A second Super-Earth 111 light years away discovered

Astronomers from the European Southern Observatory (ESO), revealed that a little-known exoplanet called K2-18b could well be a scaled-up version of Earth.

Just as exciting, the same researchers also discovered for the first time that the planet has a neighbor.

Above, K2-18b could very well be a scaled-up version of Earth.  Illustration by Alex Boersma

Both planets orbit K2-18, a red-dwarf star located about 111 light years away in the constellation Leo. When the planet K2-18b was first discovered in 2015, it was found to be orbiting within the star’s habitable zone, making it an ideal candidate to have liquid surface water, a key element in harbouring conditions for life as we know it.

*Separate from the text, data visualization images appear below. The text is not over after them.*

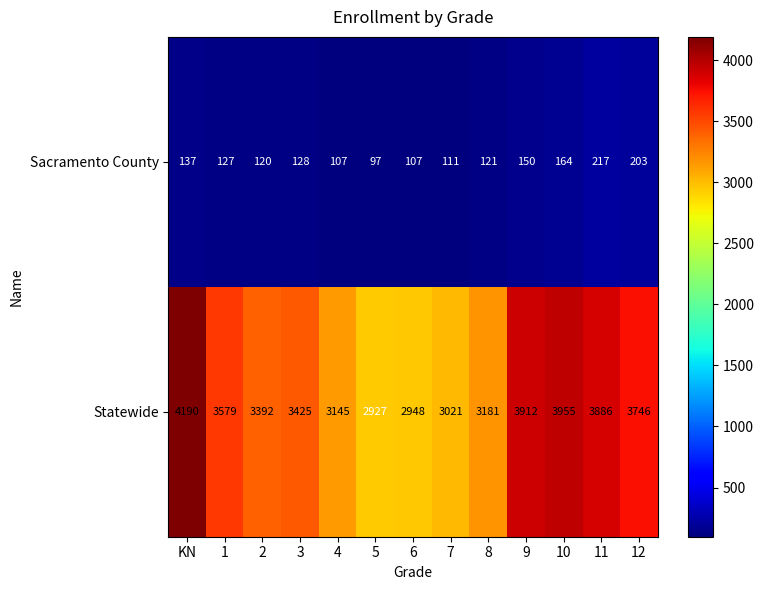

What is the lowest value of the Statewide series?

2927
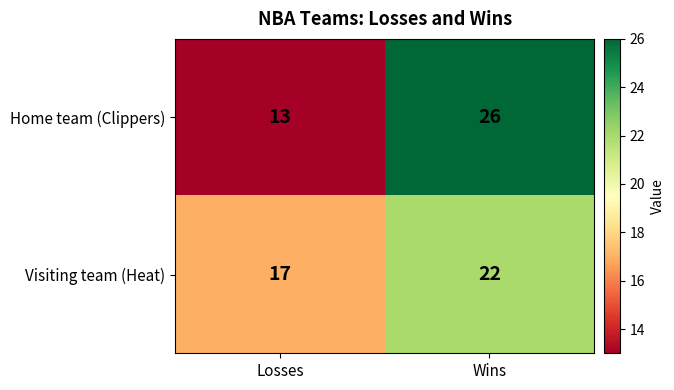

The Home team (Clippers) series shows 13 at Losses. True or false?

True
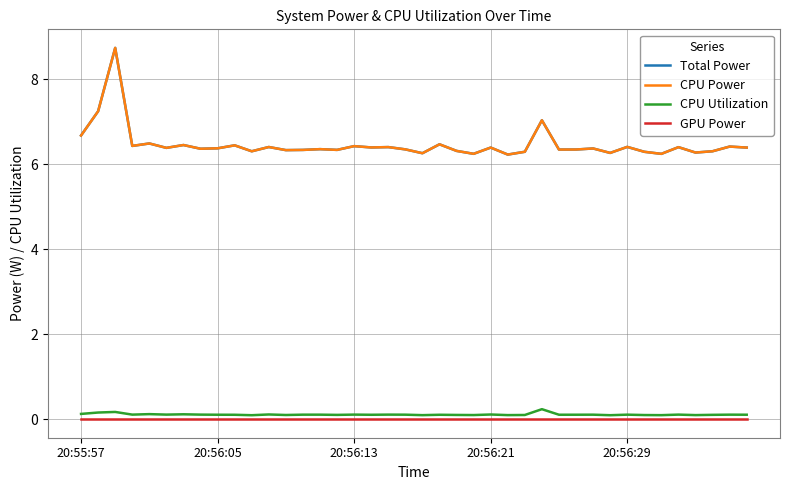

Where is GPU Power nearest to the value 0?

20:55:57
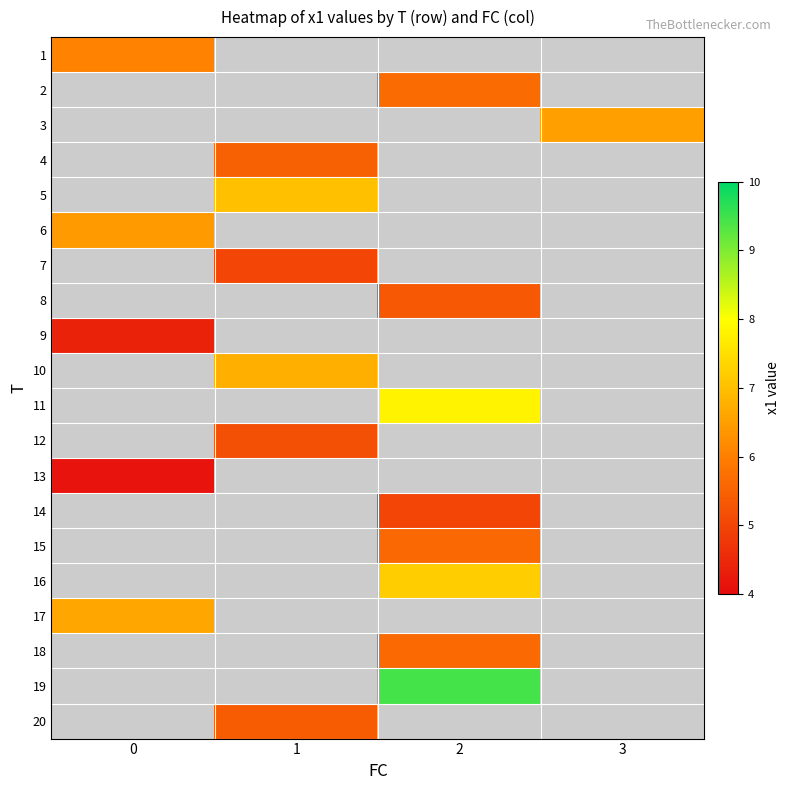

How many series are shown in this chart?

20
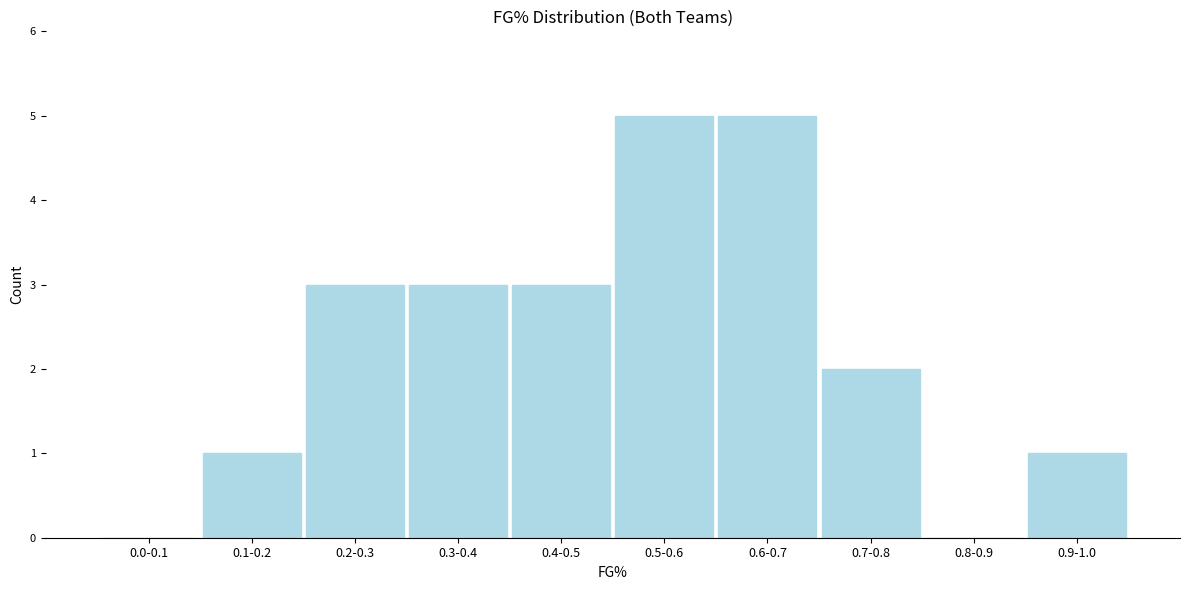

Reading left to right, what are all the values shown in this chart?

0.0-0.1=0	0.1-0.2=1	0.2-0.3=3	0.3-0.4=3	0.4-0.5=3	0.5-0.6=5	0.6-0.7=5	0.7-0.8=2	0.8-0.9=0	0.9-1.0=1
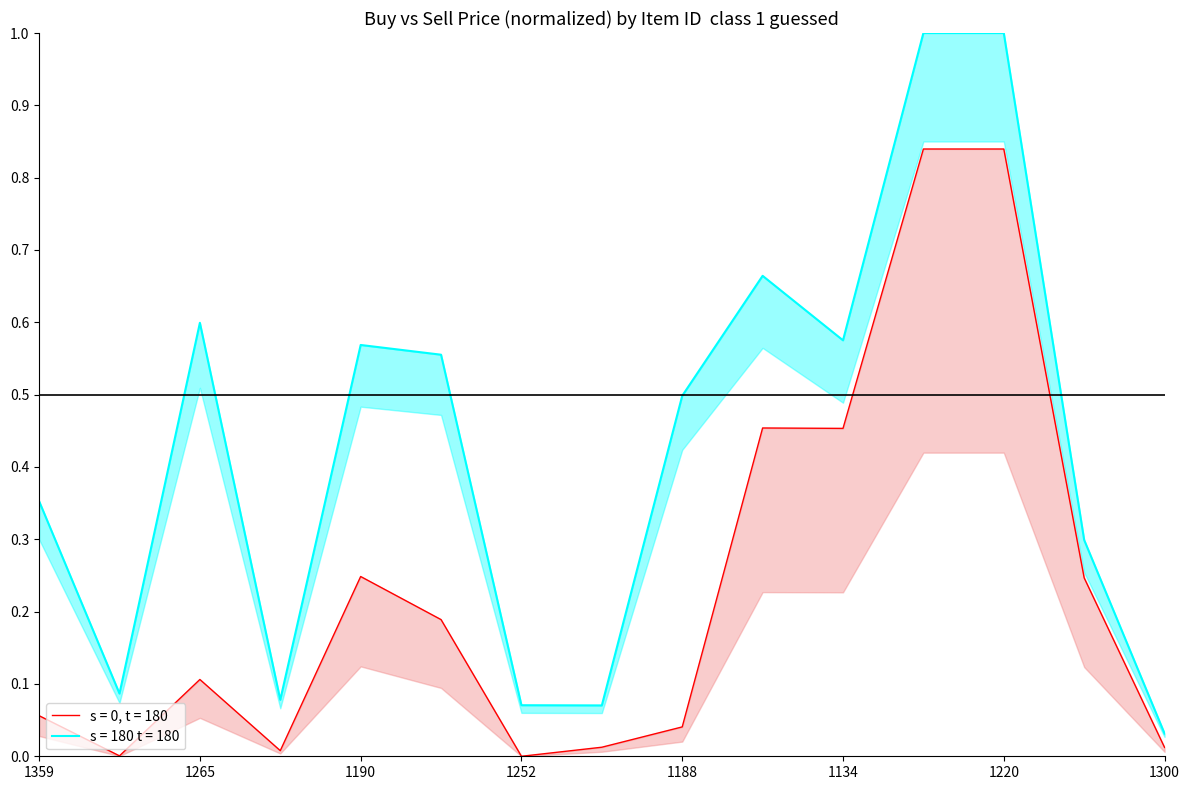

Is the value of Buy Price at 1282 greater than the value of Sell Price at 1282?

No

The data set used by the researchers came from the High Accuracy Radial Velocity Planet Searcher (HARPS) using the ESO’s 3.6m telescope at La Silla Observatory, in Chile. HARPS allows for measurements of radial velocities of stars, which can be affected by the presence of nearby planets, to be taken with the highest accuracy currently available. The instrument makes it possible to detect very small planets orbiting those stars.

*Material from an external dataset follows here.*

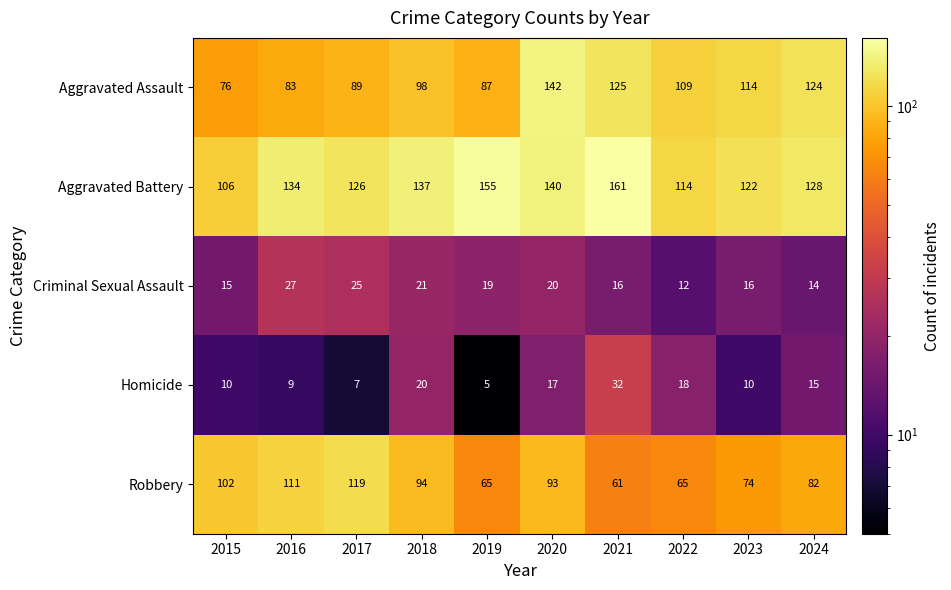

How many data points does each series have?

10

Lead author Ryan Cloutier, a PhD student in U of T Scarborough’s Centre for Planet Science, U of T’s Department of Astronomy and Astrophysics, and Université de Montréal Institute for research on exoplanets (iREx).

“Being able to measure the mass and density of K2-18b was tremendous, but to discover a new exoplanet was lucky and equally exciting.

If you can get the mass and radius, you can measure the bulk density of the planet and that can tell you what the bulk of the planet is made of.

With the current data, we can’t distinguish between those two possibilities,” he says. “But with the James Webb Space Telescope (JWST) we can probe the atmosphere and see whether it has an extensive atmosphere or it’s a planet covered in water.”